◆ To do
From the records below, find each line with the string "version" and copy it.

▼

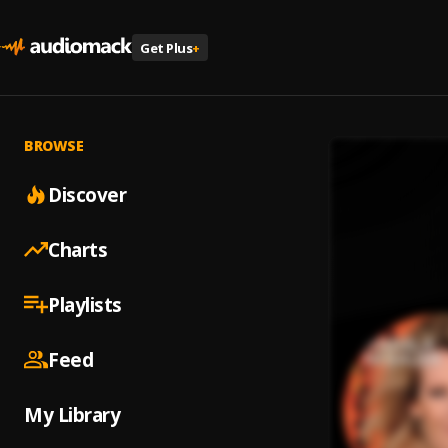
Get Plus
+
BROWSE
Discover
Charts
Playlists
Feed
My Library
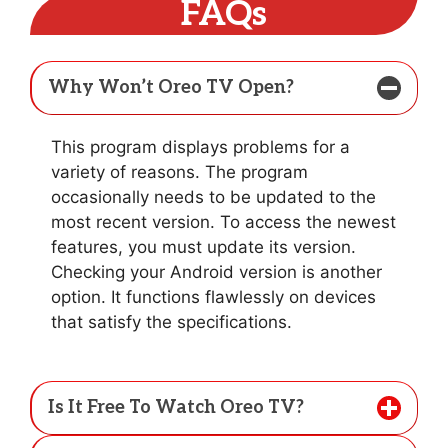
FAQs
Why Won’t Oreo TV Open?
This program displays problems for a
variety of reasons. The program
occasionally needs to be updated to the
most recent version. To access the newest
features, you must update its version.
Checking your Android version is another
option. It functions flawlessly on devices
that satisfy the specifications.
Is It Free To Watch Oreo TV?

▲
▼

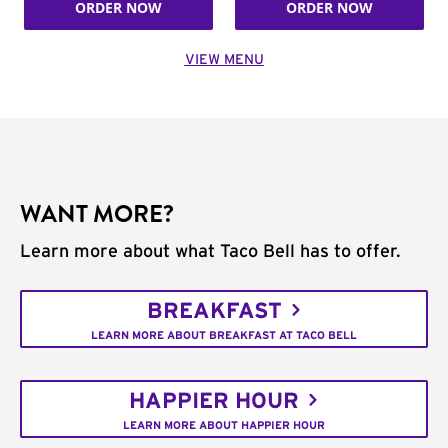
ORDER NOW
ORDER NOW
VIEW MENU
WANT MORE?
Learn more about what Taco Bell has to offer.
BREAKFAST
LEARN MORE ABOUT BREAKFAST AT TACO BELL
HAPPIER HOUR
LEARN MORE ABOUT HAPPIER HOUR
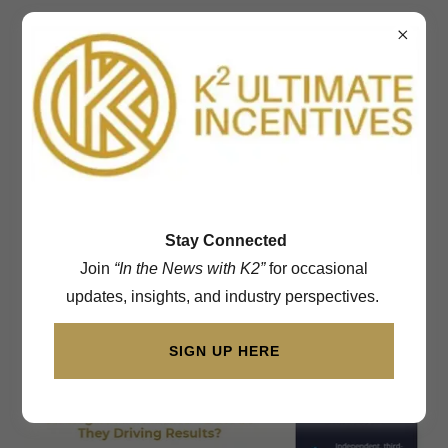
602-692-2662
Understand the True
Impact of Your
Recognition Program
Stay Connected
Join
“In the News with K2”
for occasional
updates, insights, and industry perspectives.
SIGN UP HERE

▲

◆ The answer
most recent version. To access the newest
features, you must update its version.
Checking your Android version is another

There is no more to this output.